=== Data ===

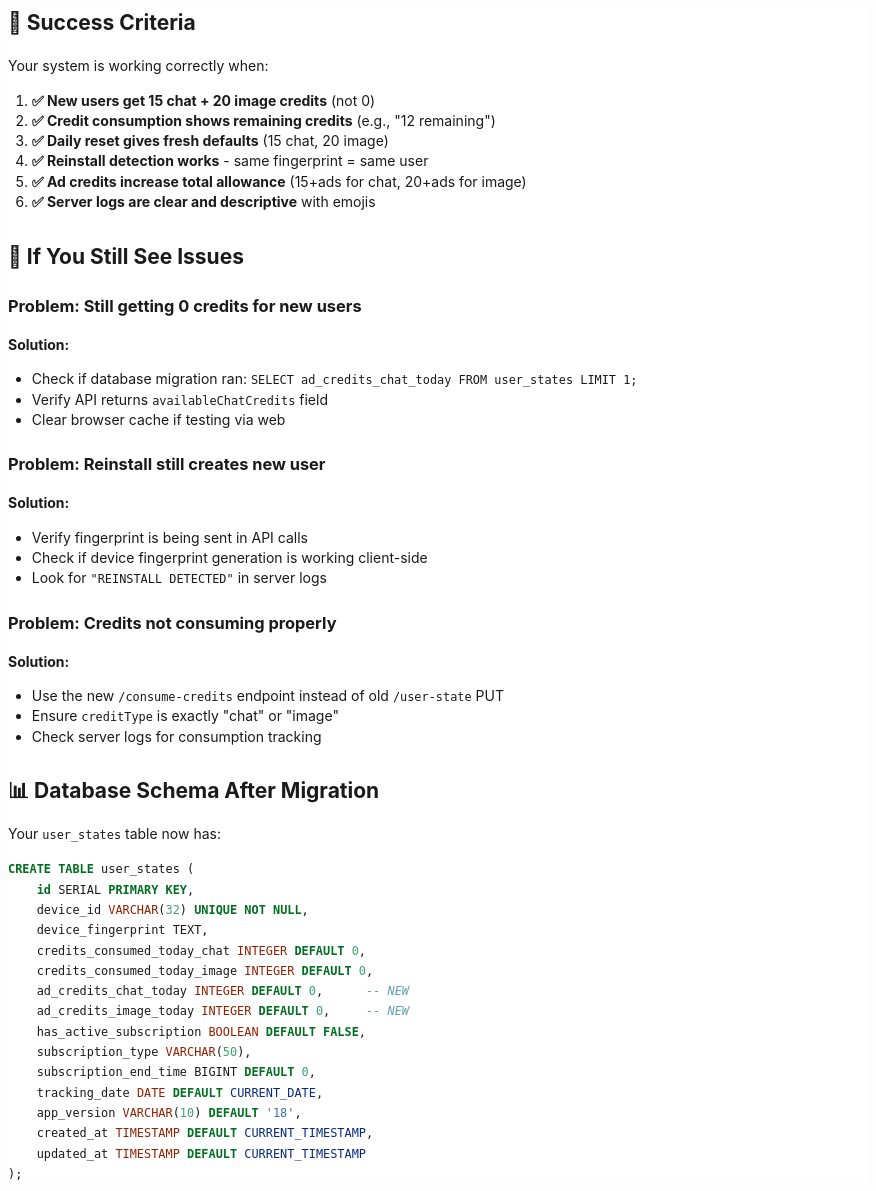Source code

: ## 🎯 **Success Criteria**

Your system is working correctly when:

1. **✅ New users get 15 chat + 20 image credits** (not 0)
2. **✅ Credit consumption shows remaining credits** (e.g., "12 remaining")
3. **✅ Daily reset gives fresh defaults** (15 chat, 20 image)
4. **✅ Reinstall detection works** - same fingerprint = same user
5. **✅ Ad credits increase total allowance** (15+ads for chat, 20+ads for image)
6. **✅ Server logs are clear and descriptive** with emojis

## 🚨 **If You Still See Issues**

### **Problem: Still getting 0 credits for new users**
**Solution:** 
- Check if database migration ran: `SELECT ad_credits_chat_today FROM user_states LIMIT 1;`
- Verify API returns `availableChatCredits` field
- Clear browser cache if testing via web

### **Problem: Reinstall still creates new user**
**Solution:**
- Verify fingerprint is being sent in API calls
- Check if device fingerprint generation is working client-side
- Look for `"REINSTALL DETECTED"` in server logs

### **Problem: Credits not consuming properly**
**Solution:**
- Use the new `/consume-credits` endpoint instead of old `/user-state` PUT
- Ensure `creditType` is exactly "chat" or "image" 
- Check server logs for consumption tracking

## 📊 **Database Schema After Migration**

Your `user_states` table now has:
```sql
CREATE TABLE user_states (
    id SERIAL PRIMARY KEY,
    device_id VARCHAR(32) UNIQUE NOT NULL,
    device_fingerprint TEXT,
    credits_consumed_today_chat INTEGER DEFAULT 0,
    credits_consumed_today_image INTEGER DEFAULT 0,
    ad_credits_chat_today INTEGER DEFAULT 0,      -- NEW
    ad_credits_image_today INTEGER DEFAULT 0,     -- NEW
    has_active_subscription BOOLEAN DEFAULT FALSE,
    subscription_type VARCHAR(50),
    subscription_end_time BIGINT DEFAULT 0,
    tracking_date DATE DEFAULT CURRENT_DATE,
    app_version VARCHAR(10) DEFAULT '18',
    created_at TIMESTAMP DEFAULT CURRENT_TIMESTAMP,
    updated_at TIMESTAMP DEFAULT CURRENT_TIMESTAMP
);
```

===

### Work request
Find the word "TIMESTAMP" in the entries above, then copy each line that holds it.

### Output
    created_at TIMESTAMP DEFAULT CURRENT_TIMESTAMP,
    updated_at TIMESTAMP DEFAULT CURRENT_TIMESTAMP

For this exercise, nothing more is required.